Samp1 co-localizes with farnesylated prelamin A at the nuclear poles of human myotubes. (a) Co-staining of Samp1 and prelamin A in human control myotubes (myotubes). Left panel, high magnification of a double stained nuclear pole showing protein colocalization. Single fluorescence of Samp1 and prelamin A are shown along with DAPI staining of nuclei. (b) PLA of prelamin A and Samp1 (PLA Prelamin A-Samp1, red dots) in control myotubes. The arrowhead indicates a mononucleated myoblast that is negative for PLA. An EDMD2 myotube negative for PLA is shown in the inset. Graphs show quantitative analysis of PLA signals reporting the average number of spots in nuclei (80 nuclei per sample were counted). (c) Immunostaining of Samp1 and Caveolin 3 in control myotubes (control) and myotubes from a muscular dystrophy caused by SUN1 mutation (SUN1 mutation, see methods for details) [17]. (d) Schematic representation of the proposed protein platform (myo-Nuclear Pole Complex) at the nuclear envelope of differentiated human myoblasts. Prelamin A interacts with Samp1, SUN1/2, and emerin. SUN1/2 link the complex to nesprins and the actin cytoskeleton.

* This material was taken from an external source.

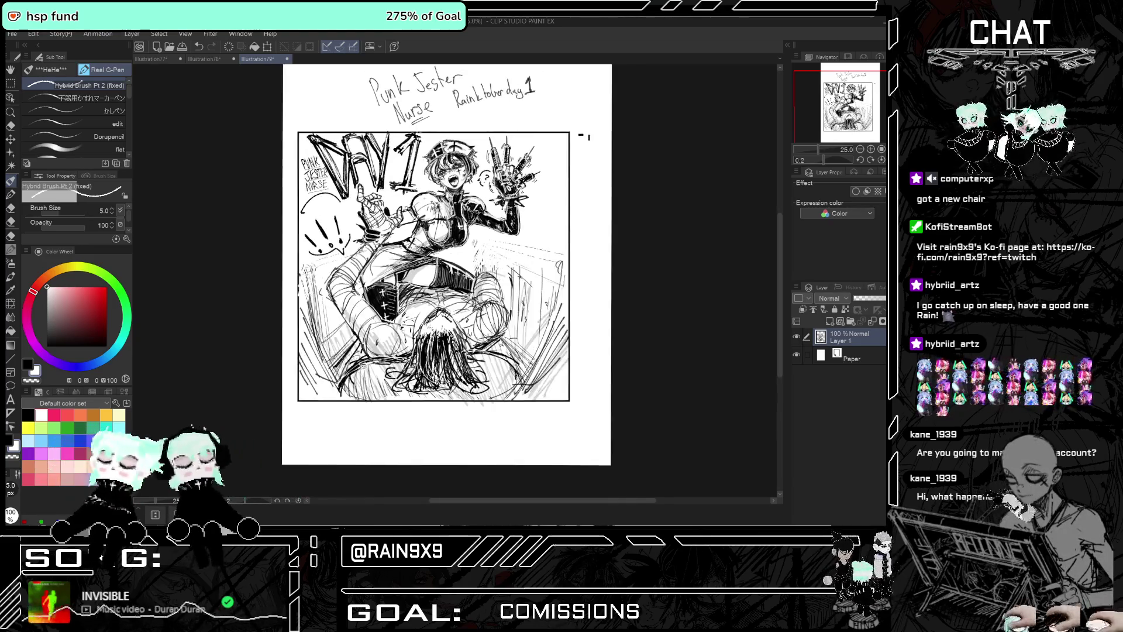
{"action": "scroll", "coordinate": [415, 132], "scroll_direction": "down", "scroll_amount": 1}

The hypothesis (indicated by “?”) that Samp1 binds nesprin 2G and pericentrin warrants future investigation. Statistically significant differences by the Mann Whitney test are indicated by asterisks (*). Nuclei are counterstained with DAPI (blue). Scale of bars, 10 µm.

Figure 4

Mis-localization of Samp1 in the EDMD2 nuclei. (a) Samp1 staining in EDMD2 myoblasts committed to differentiation (committed) and myotubes (myotubes). Myotubes are double stained for desmin (red). Upper panel, high magnification of nuclei indicated by arrows. The percentage of nuclei showing Samp1 loss at the nuclear poles (at least one pole) is reported in the graph. (b) Double staining of prelamin A and Samp1 in differentiated control and EDMD2 myoblasts. Arrowheads indicate co-localization, the arrow indicates a nuclear pole devoid of Samp1 and prelamin A fluorescence. (c) Pericentrin staining in the control and the EDMD2 myotubes. Percentage of nuclei showing pericentrin loss at the nuclear periphery (negative nuclei) is reported in the graph. (d) Samp1 and laminin alpha 2 were co-stained in muscle tissue from control (control) and EDMD2 (EDMD2). Nuclei inside the basal lamina outlined by laminin alpha 2 are myonuclei. Percentage of nuclei showing Samp1 loss from the nuclear envelope is reported in the graph. Magnification of selected nuclei (arrows) is shown in the insets. Nuclei in (a,c,d) are counterstained with DAPI. Statistically significant differences by the Mann Whitney test are indicated by asterisks (*). Scale of bars, 10 µm.